── Reading passage ──

09 May, 2024
Letters | Jun 04, 2001

The Wages Of Dissent

Alienating Swadeshi

Jun 04, 2001

Apropos Wages of Dissent (May 14), you present the case of swadeshi-wallahs as though the goi is a foreign government and swadeshi—being totally native—is violating its own principle by getting aid from the goi.
S.D. Laghate, New Delhi

It’s not as if the Centre’s doling public funds to organisations connected with the rss. Also, Pragati Maidan is open to anyone on earth. What wrong has the Centre for Bharatiya Marketing Development done if it arranged a grand swadeshi mela on its grounds?
Dr Balram Mishra, Noida, UP

Mother-In-Law Fixation

The Significant Other

Jun 04, 2001

It’s high time writers explored the other ma-in-law—mother of the wife (Mother-in-Law Fixation, May 28). She can wreck any marriage effectively.
Rakesh Sharma, on e-mail

The Truth About Indira

An Affair Gone Stale and Rancid

Jun 04, 2001

People like P.D. Tandon are living in a fool’s paradise (The Truth about Indira, May 21). Most historical figures like Kennedy, Nehru, Tagore, Field Marshal Montgomery, Napoleon and Hitler have had their personal lives and nobody’s ever felt that the historical role they played is marginalised because of that. "No man is a hero to his valet," goes an old adage. So it is with Indira. Some 15 years ago, a very senior minister—who held office in the cabinets of both Nehru and Indira—in a private conversation with me confirmed much of what Katherine Frank has written. As for Indira’s "love affair with India", Tandon should know that it only resulted in populist and economically suicidal measures like bank and insurance nationalisation, fooling people with nonsensical slogans a la ‘Garibi Hatao’, institutionalising corruption and degrading virtually every institution of this country. If the Congress is in a shambles, much of the blame can be laid at her doorstep.

───

=== Work to complete ===
• 1. According to the letters page, which venue does Dr Balram Mishra say is open to anyone on earth?
• 2. Copy the stretch of the letters page from "Alienating Swadeshi" through "from the goi.".
• 3. Write what comes next in the letters page about Indira and the other topics, starting right after its final sentence.
The material after this point has no connection to the letters page.

── Extracted data ──

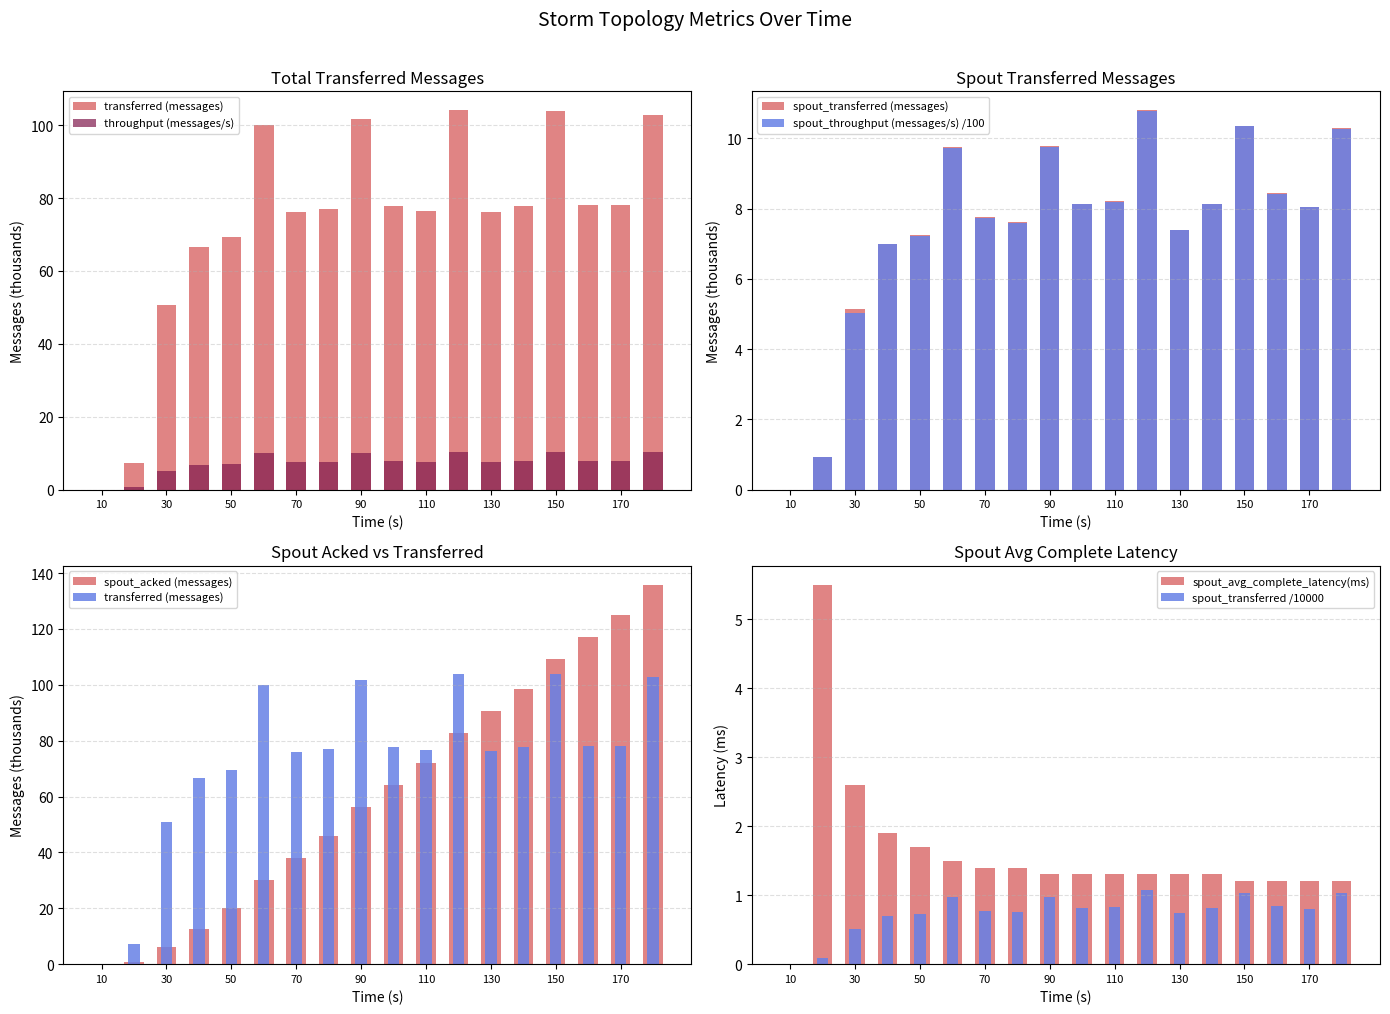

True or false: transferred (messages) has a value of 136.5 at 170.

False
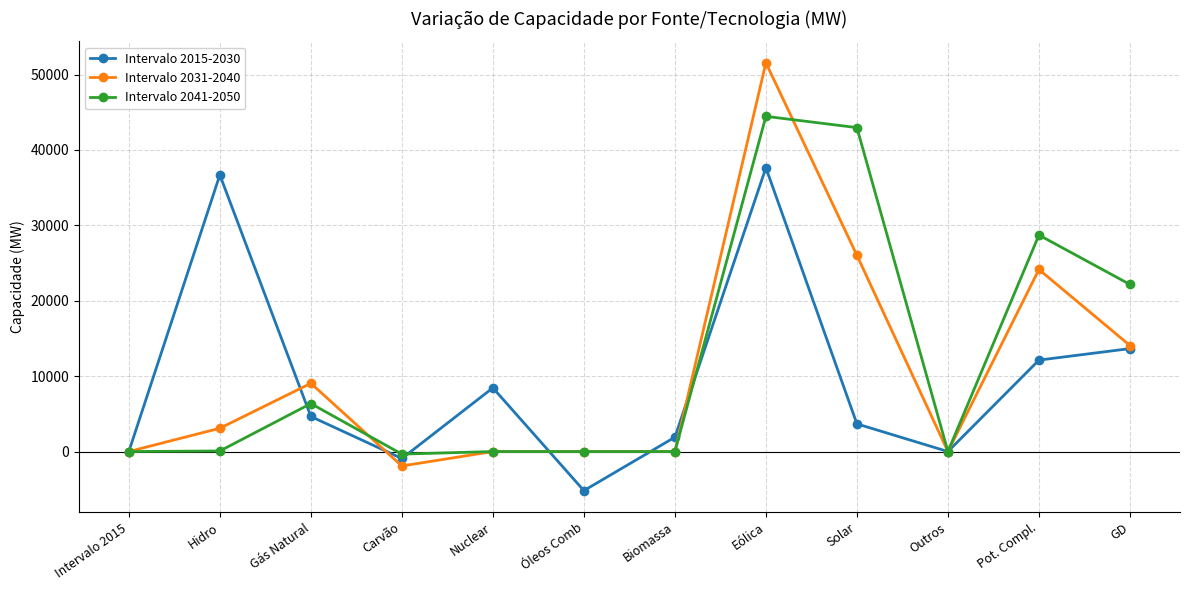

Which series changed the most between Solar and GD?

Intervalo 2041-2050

───
── Extracted data ──

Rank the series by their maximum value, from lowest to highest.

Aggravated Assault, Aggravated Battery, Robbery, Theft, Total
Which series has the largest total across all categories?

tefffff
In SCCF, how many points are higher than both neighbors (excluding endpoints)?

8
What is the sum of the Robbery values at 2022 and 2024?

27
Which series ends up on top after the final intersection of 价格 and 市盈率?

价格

───

=== Answers for the exercise ===
• 1. Pragati Maidan

• 2.
Alienating Swadeshi

Jun 04, 2001

Apropos Wages of Dissent (May 14), you present the case of swadeshi-wallahs as though the goi is a foreign government and swadeshi—being totally native—is violating its own principle by getting aid from the goi.

• 3.
Arvindar Singh, Dehradun

Hearthless Homes

Slightly Better Off

Jun 04, 2001

Apropos Hearthless Homes (May 21), I think we divorced men are better off compared to Allah’s Forgotten Daughters who are even denied alimony and suffer due to the apathy of society at large. For men at least, there seems life beyond divorce, provided they don’t hit the bottle or frequent red-light areas.
Satish Pradhan, Pune

I stand astonished at your temerity in writing such an article, even if the facts and the conclusions be substantially true. Given the temper of the times—and the prevalent power structures—it is politically most incorrect, nay quixotic, to even hint at the trials and tribulations oppressed males find in a divorce situation.
Ranjit Thomas, on e-mail

Without being too judgemental, the essay was pure rhetoric. Men can’t handle the pressures of marriage or divorce as they have always had their parents to mollycoddle them. And though it isn’t easy for women, they’ve learnt to pick up the pieces of their lives, find work and take care of their children. No Indian woman wishes or welcomes divorce, unless the man’s a wimp or slave driver.
Chitra Amarnath, New Delhi

I’m Brazilian and cannot understand why the Indian law always gives the privilege of children’s guardianship to the mother? Don’t fathers have any responsibility? I’m doing graduation in the culture of peoples and an explanation on this would enrich my work.
Fabiana Rodrigues, on e-mail

Mr Indispensable?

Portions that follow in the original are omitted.